GSA Annual Meeting in Phoenix, Arizona, USA - 2019

Paper No. 175-2
Presentation Time: 8:35 AM


ABESSER, Corinna1, CIOCCA, Francesco2, FINDLAY, John3, HANNAH, David M.4, BLAEN, Phillip4 and KRAUSE, Stefan4, (1)British Geological Survey, Maclean Building, Crowmarsh Gifford, Wallingford, OX10 8BB, United Kingdom, (2)Silixa Ltd, Silixa House, 230 Centennial Park, Centennial Avenue, Elstree, WD6 3SN, United Kingdom, (3)Carbon Zero Consulting, 1C Uppingham Gate, Ayston Road, Uppingham, Rutland, LE15 9NY, United Kingdom, (4)School of Geography, Earth and Environmental Science, University of Birmingham, Birmingham, B15 2TT, United Kingdom

Fibre optic distributed temperature sensing (DTS) is increasingly used in environmental monitoring and for subsurface characterisation.
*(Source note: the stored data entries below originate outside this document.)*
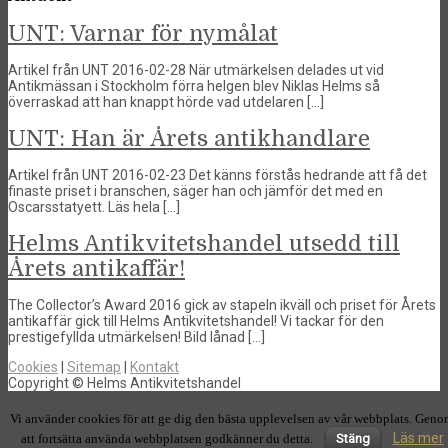
UNT: Varnar för nymålat
Artikel från UNT 2016-02-28 När utmärkelsen delades ut vid
Antikmässan i Stockholm förra helgen blev Niklas Helms så
överraskad att han knappt hörde vad utdelaren […]
UNT: Han är Årets antikhandlare
Artikel från UNT 2016-02-23 Det känns förstås hedrande att få det
finaste priset i branschen, säger han och jämför det med en
Oscarsstatyett. Läs hela […]
Helms Antikvitetshandel utsedd till
Årets antikaffär!
The Collector’s Award 2016 gick av stapeln ikväll och priset för Årets
antikaffär gick till Helms Antikvitetshandel! Vi tackar för den
prestigefyllda utmärkelsen! Bild lånad […]
Cookies
|
Sitemap
|
Kontakt
Copyright © Helms Antikvitetshandel
Vi använder cookies för att ge dig den bästa upplevelsen av vår webbplats. Gen
Läs mer
att fortsätta använda webbplatsen godkänner du detta.
Stäng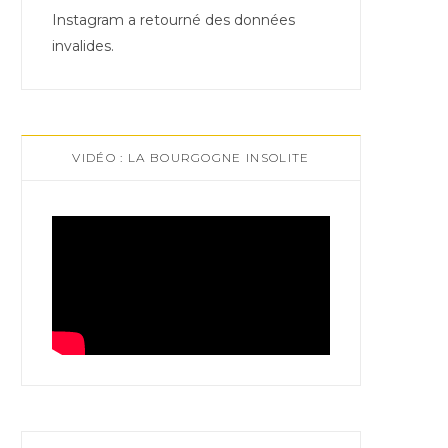
Instagram a retourné des données
invalides.
VIDÉO : LA BOURGOGNE INSOLITE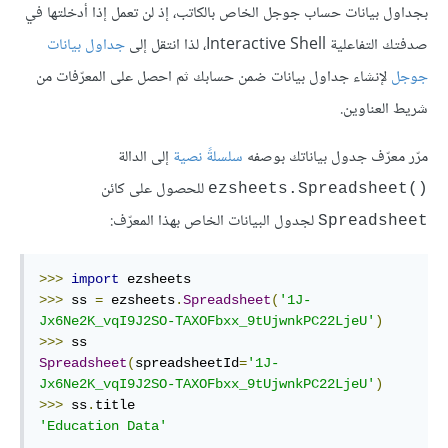
بجداول بيانات حساب جوجل الخاص بالكاتب، إذ لن تعمل إذا أدخلتها في
صدفتك التفاعلية Interactive Shell، لذا انتقل إلى
جداول بيانات
جوجل
لإنشاء جداول بيانات ضمن حسابك ثم احصل على المعرّفات من
شريط العناوين.
مرّر معرّف جدول بياناتك بوصفه
سلسلةً نصية
إلى الدالة
للحصول على كائن
ezsheets.Spreadsheet()‎
لجدول البيانات الخاص بهذا المعرّف:
Spreadsheet
>>>
import
>>>
 ss 
=
 ezsheets
.
Spreadsheet
(
'1J-
Jx6Ne2K_vqI9J2SO-TAXOFbxx_9tUjwnkPC22LjeU'
)
>>>
Spreadsheet
(
spreadsheetId
=
'1J-
Jx6Ne2K_vqI9J2SO-TAXOFbxx_9tUjwnkPC22LjeU'
)
>>>
 ss
.
'Education Data'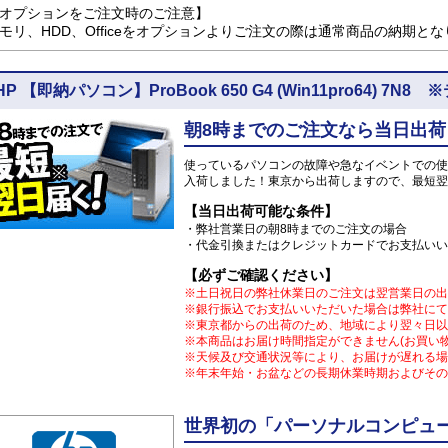
オプションをご注文時のご注意】
モリ、HDD、Officeをオプションよりご注文の際は通常商品の納期と
HP 【即納パソコン】ProBook 650 G4 (Win11pro64)
朝8時までのご注文なら当日出荷
使っているパソコンの故障や急なイベントでの使
入荷しました！東京から出荷しますので、最短翌
【当日出荷可能な条件】
・弊社営業日の朝8時までのご注文の場合
・代金引換またはクレジットカードでお支払いい
【必ずご確認ください】
※土日祝日の弊社休業日のご注文は翌営業日の出
※銀行振込でお支払いいただいた場合は弊社にて
※東京都からの出荷のため、地域により翌々日以
※本商品はお届け時間指定ができません(お買い
※天候及び交通状況等により、お届けが遅れる場
※年末年始・お盆などの長期休業時期およびその
世界初の「パーソナルコンピュー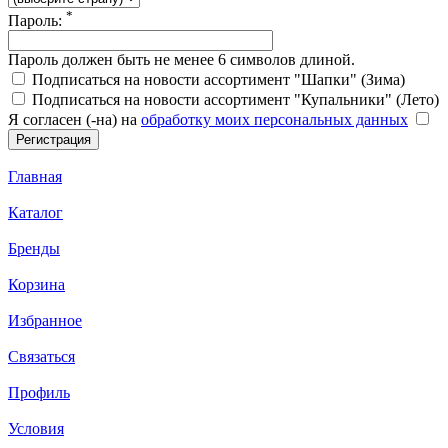
*
Пароль:
Пароль должен быть не менее 6 символов длиной.
Подписаться на новости ассортимент "Шапки" (Зима)
Подписаться на новости ассортимент "Купальники" (Лето)
Я согласен (-на) на
обработку моих персональных данных
Главная
Каталог
Бренды
Корзина
Избранное
Связаться
Профиль
Условия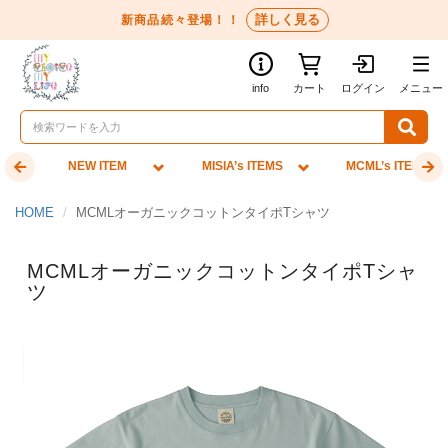
詳しく見る
新商品続々登場！！
info
カート
ログイン
メニュー
NEW ITEM
MISIA’s ITEMS
MCML’s ITEMS
HOME
MCMLオーガニックコットンタイポTシャツ
MCMLオーガニックコットンタイポTシャ
ツ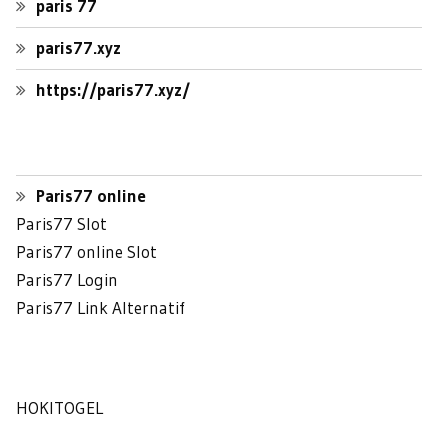
paris 77
paris77.xyz
https://paris77.xyz/
Paris77 online
Paris77 Slot
Paris77 online Slot
Paris77 Login
Paris77 Link Alternatif
HOKITOGEL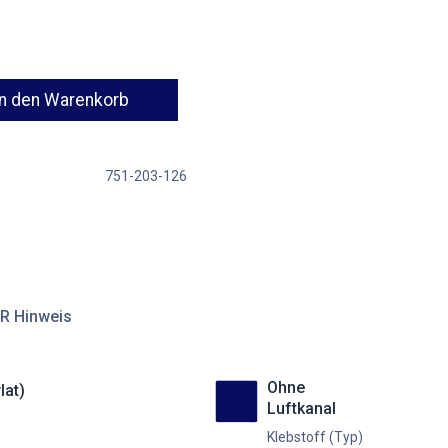
n den Warenkorb
751-203-126
R Hinweis
Ohne
lat)
Luftkanal
Klebstoff (Typ)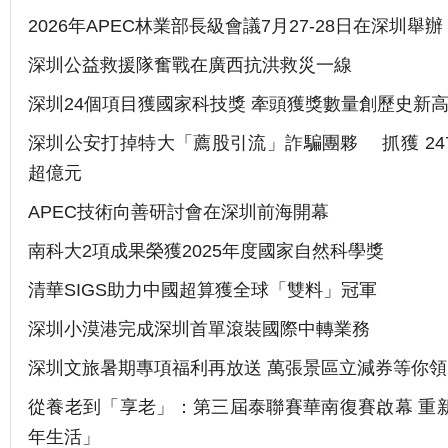
2026年APEC林業部長級會議7月27-28日在深圳舉辦
深圳公益救援隊奮戰在廣西抗洪救災一線
深圳24個項目獲國家科技獎 牽頭獲獎數量創歷史新
深圳公安打掉特大「薦股引流」詐騙團夥 抓獲 24
超億元
APEC技術向善研討會在深圳前海開幕
南科大2項成果榮獲2025年度國家自然科學獎
清華SIGS助力中國超算獲全球「雙料」冠軍
深圳小漠港完成深圳首單滾裝國際中轉業務
深圳文旅暑期專項福利再放送 萬張景區立減券等你領
從養老到「享老」：第三屆泰聯賽華南復賽啟幕 重
年生活」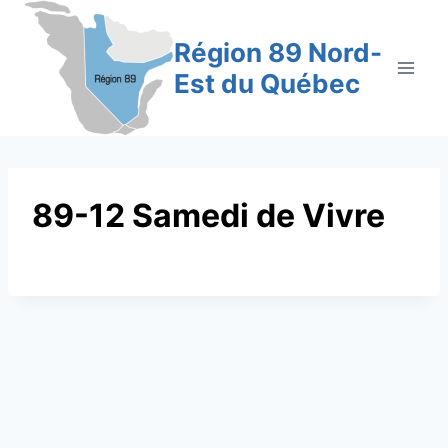
Aller
au
Région 89 Nord-
contenu
Est du Québec
89-12 Samedi de Vivre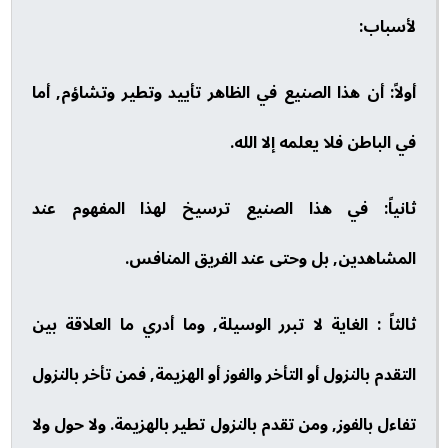
لأسباب:
أولاً: أن هذا الصنيع في الظاهر تأييد وتطير وتشاؤم, أما
في الباطن فلا يعلمه إلا الله.
ثانياً: في هذا الصنيع ترسيخ لهذا المفهوم عند
المشاهدين, بل وحتى عند الفريق المنافس.
ثالثاً : الغاية لا تبرر الوسيلة, وما أدري ما العلاقة بين
التقدم بالنزول أو التأخر والفوز أو الهزيمة, فمن تأخر بالنزول
تفاءل بالفوز, ومن تقدم بالنزول تطير بالهزيمة. ولا حول ولا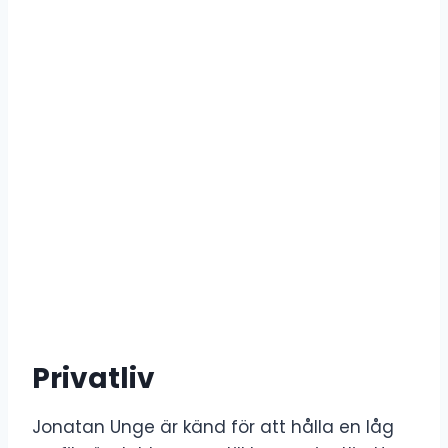
Privatliv
Jonatan Unge är känd för att hålla en låg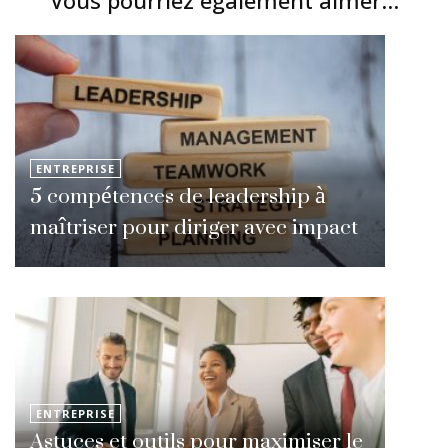
Vous pourriez également aimer...
ENTREPRISE
5 compétences de leadership à
maîtriser pour diriger avec impact
ENTREPRISE
Astuces et outils pour maximiser le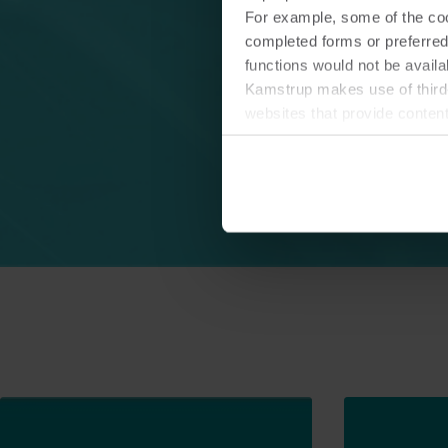
For example, some of the cook
completed forms or preferred
functions would not be availa
Kamstrup makes use of third-
websites that provide conten
You can at any time change 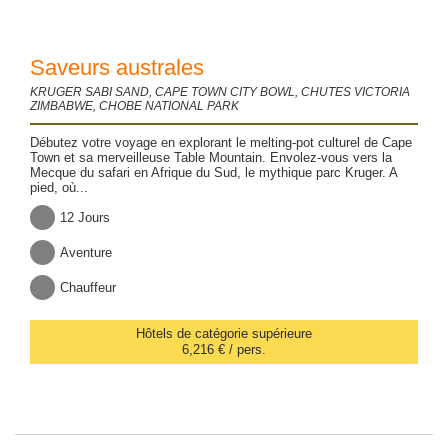
Saveurs australes
KRUGER SABI SAND, CAPE TOWN CITY BOWL, CHUTES VICTORIA
ZIMBABWE, CHOBE NATIONAL PARK
Débutez votre voyage en explorant le melting-pot culturel de Cape
Town et sa merveilleuse Table Mountain. Envolez-vous vers la
Mecque du safari en Afrique du Sud, le mythique parc Kruger. A
pied, où...
12 Jours
Aventure
Chauffeur
Hôtels de catégorie supérieure
6,216 € / pers.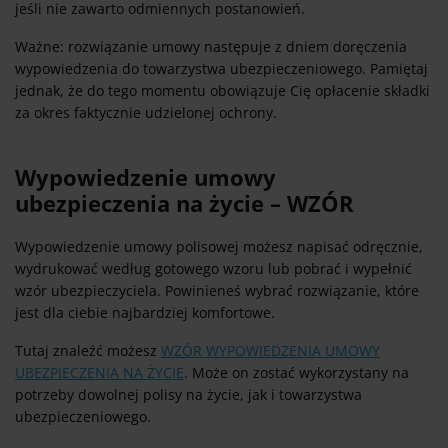
jeśli nie zawarto odmiennych postanowień.
Ważne: rozwiązanie umowy następuje z dniem doręczenia
wypowiedzenia do towarzystwa ubezpieczeniowego. Pamiętaj
jednak, że do tego momentu obowiązuje Cię opłacenie składki
za okres faktycznie udzielonej ochrony.
Wypowiedzenie umowy
ubezpieczenia na życie – WZÓR
Wypowiedzenie umowy polisowej możesz napisać odręcznie,
wydrukować według gotowego wzoru lub pobrać i wypełnić
wzór ubezpieczyciela. Powinieneś wybrać rozwiązanie, które
jest dla ciebie najbardziej komfortowe.
Tutaj znaleźć możesz
WZÓR WYPOWIEDZENIA UMOWY
UBEZPIECZENIA NA ŻYCIE
. Może on zostać wykorzystany na
potrzeby dowolnej polisy na życie, jak i towarzystwa
ubezpieczeniowego.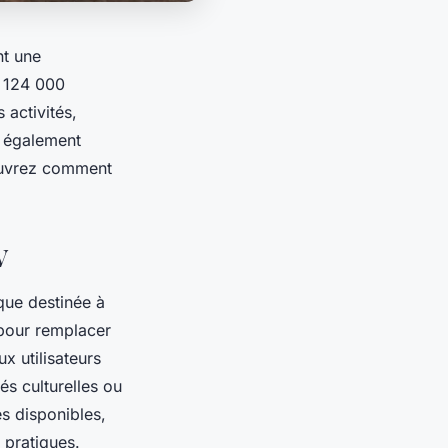
nt une
e 124 000
 activités,
nt également
couvrez comment
V
que destinée à
 pour remplacer
x utilisateurs
és culturelles ou
es disponibles,
 pratiques.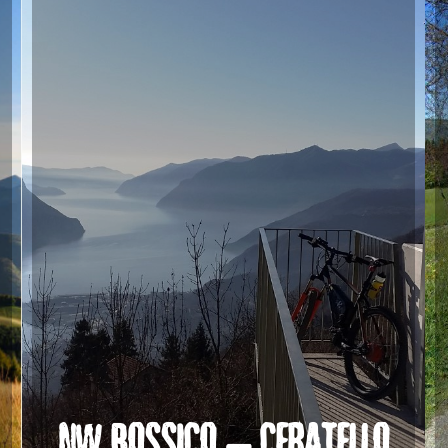
NW BOSSICO – CERATELLO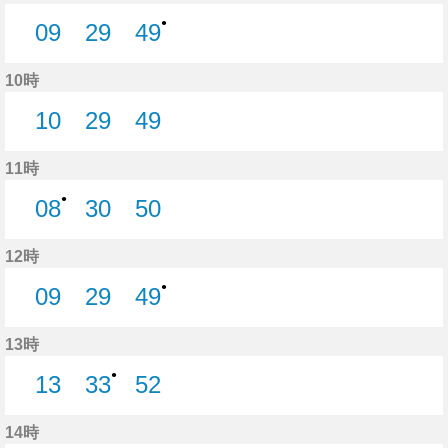
●
09
29
49
9分はつ
29分はつ
49分はつ
10時
10
29
49
10分はつ
29分はつ
49分はつ
11時
●
08
30
50
8分はつ
30分はつ
50分はつ
12時
●
09
29
49
9分はつ
29分はつ
49分はつ
13時
●
13
33
52
13分はつ
33分はつ
52分はつ
14時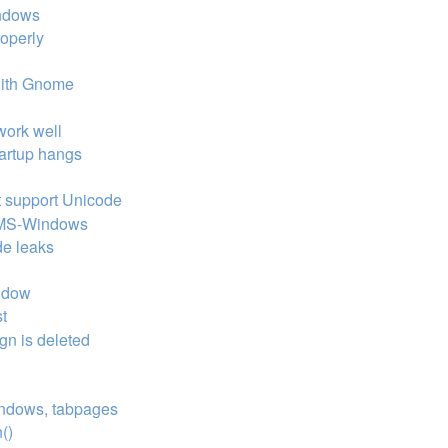
indows
roperly
s with Gnome
work well
tartup hangs
 support Unicode
on MS-Windows
de leaks
indow
st
gn is deleted
windows, tabpages
()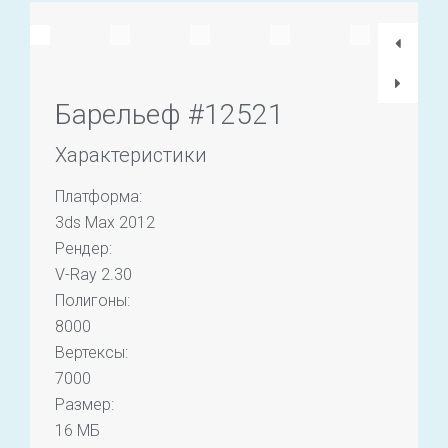
Барельеф #12521
Характеристики
Платформа:
3ds Max 2012
Рендер:
V-Ray 2.30
Полигоны:
8000
Вертексы:
7000
Размер:
16 МБ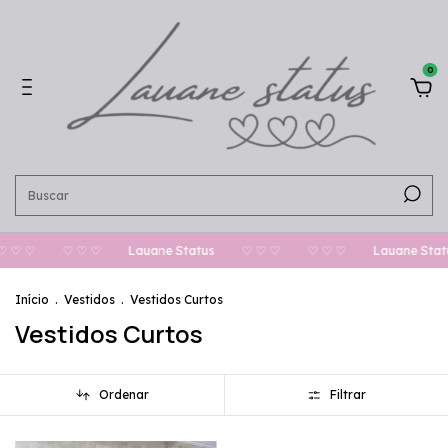
0
 ♡ ♡
♡ ♡ ♡
Lauane Status
♡ ♡ ♡
♡ ♡ ♡
Lauane Statu
Início
.
Vestidos
.
Vestidos Curtos
Vestidos Curtos
Ordenar
Filtrar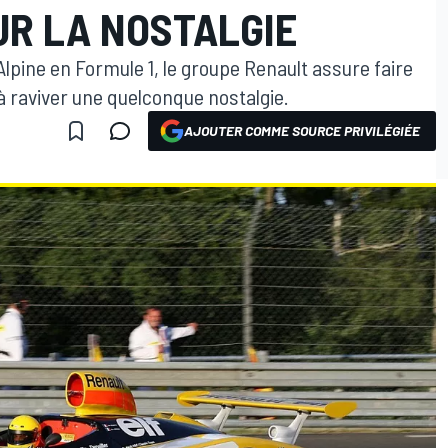
SUR LA NOSTALGIE
Alpine en Formule 1, le groupe Renault assure faire
 à raviver une quelconque nostalgie.
AJOUTER COMME SOURCE PRIVILÉGIÉE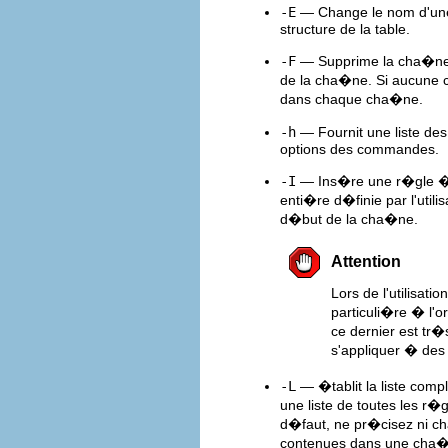
-E
— Change le nom d'une 
structure de la table.
-F
— Supprime la cha�ne 
de la cha�ne. Si aucune
dans chaque cha�ne.
-h
— Fournit une liste de
options des commandes.
-I
— Ins�re une r�gle � l
enti�re d�finie par l'util
d�but de la cha�ne.
Attention
Lors de l'utilisatio
particuli�re � l'
ce dernier est tr
s'appliquer � des
-L
— �tablit la liste co
une liste de toutes les r
d�faut, ne pr�cisez ni cha
contenues dans une cha�n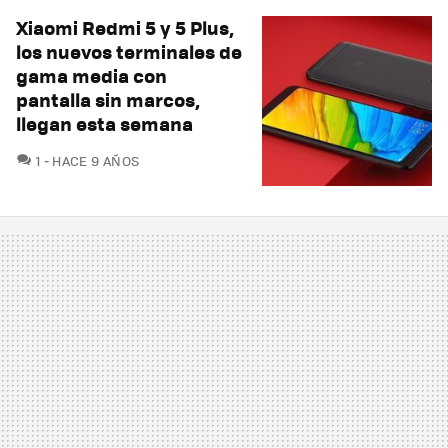
Xiaomi Redmi 5 y 5 Plus,
los nuevos terminales de
gama media con
pantalla sin marcos,
llegan esta semana
COMENTARIOS
1
HACE 9 AÑOS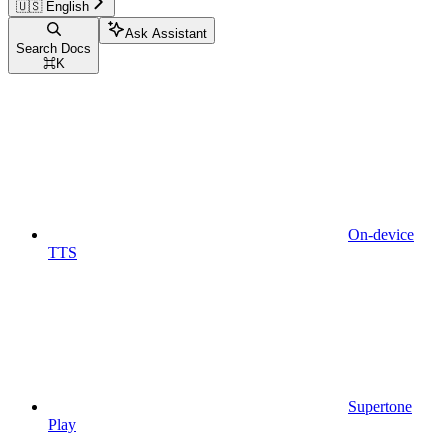
🇺🇸 English
Ask Assistant
Search Docs
⌘
K
On-device
TTS
Supertone
Play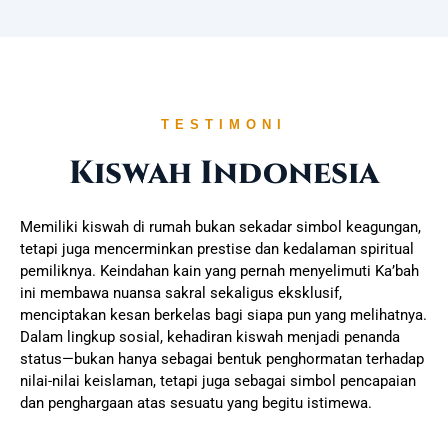
TESTIMONI
Kiswah Indonesia
Memiliki kiswah di rumah bukan sekadar simbol keagungan,
tetapi juga mencerminkan prestise dan kedalaman spiritual
pemiliknya. Keindahan kain yang pernah menyelimuti Ka’bah
ini membawa nuansa sakral sekaligus eksklusif,
menciptakan kesan berkelas bagi siapa pun yang melihatnya.
Dalam lingkup sosial, kehadiran kiswah menjadi penanda
status—bukan hanya sebagai bentuk penghormatan terhadap
nilai-nilai keislaman, tetapi juga sebagai simbol pencapaian
dan penghargaan atas sesuatu yang begitu istimewa.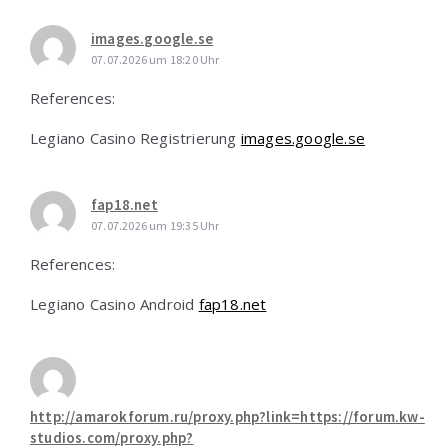
images.google.se
07.07.2026 um 18:20 Uhr
References:
Legiano Casino Registrierung
images.google.se
fap18.net
07.07.2026 um 19:35 Uhr
References:
Legiano Casino Android
fap18.net
http://amarokforum.ru/proxy.php?link=https://forum.kw-
studios.com/proxy.php?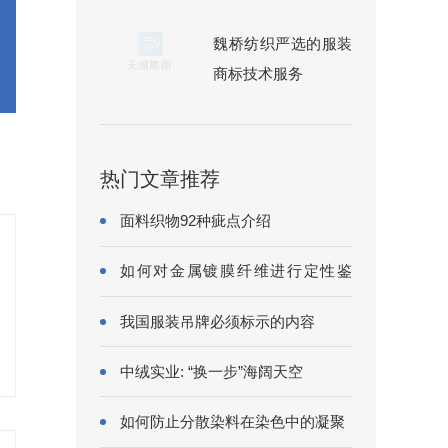
魏桥纺织严选的服装
商标技术服务
热门文章推荐
面料织物92种疵点介绍
如何对金属镀膜纤维进行定性鉴
别?
我国服装吊牌必须标示的内容
中绒实业: “换一步”海阔天空
如何防止分散染料在染色中的凝聚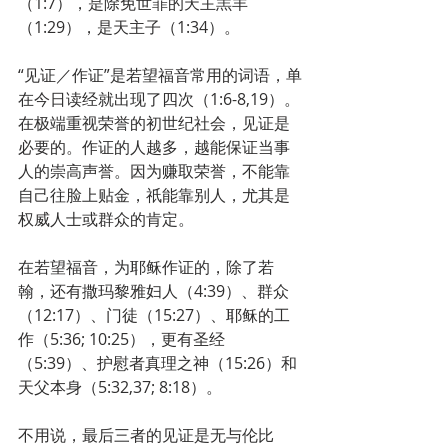
（1:7），是除免世罪的天主羔羊
（1:29），是天主子（1:34）。
“见证／作证”是若望福音常用的词语，单
在今日读经就出现了四次（1:6-8,19）。
在极端重视荣誉的初世纪社会，见证是
必要的。作证的人越多，越能保证当事
人的崇高声誉。因为赚取荣誉，不能靠
自己往脸上贴金，祇能靠别人，尤其是
权威人士或群众的肯定。
在若望福音，为耶稣作证的，除了若
翰，还有撒玛黎雅妇人（4:39）、群众
（12:17）、门徒（15:27）、耶稣的工
作（5:36; 10:25），更有圣经
（5:39）、护慰者真理之神（15:26）和
天父本身（5:32,37; 8:18）。
不用说，最后三者的见证是无与伦比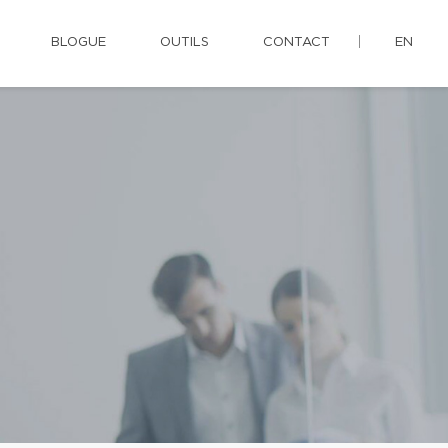
BLOGUE
OUTILS
CONTACT
EN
When combined with active heating of metal elements embedded within the optical fibre cable, the temperature response of the soil to heating provides valuable information from which soil parameters, such as thermal conductivity and soil moisture content can be inferred at high spatial and temporal resolution, and over long distances.

In this manuscript, we present a novel Actively Heated Fibre Optics (AHFO) system and its application to characterise spatial and temporal dynamics in soil thermal conductivity along a recently forested hillslope in Central England, UK. The AHFO system produced comparable results to conventional measurement techniques, but at higher spatial and temporal resolutions. The larger number of measurement points provided by AHFO and the ability to repeat surveys under different meteorological/hydrological conditions allows for a more detailed examination of the spatial and temporal variability of thermal conductivities at the study site. This can improve estimates of bulk thermal conductivities and its temporal variability due to changing soil moisture conditions, and provide a better understanding of the influence of groundwater flow on heat transport processes for various applications, including ground source heat pump systems.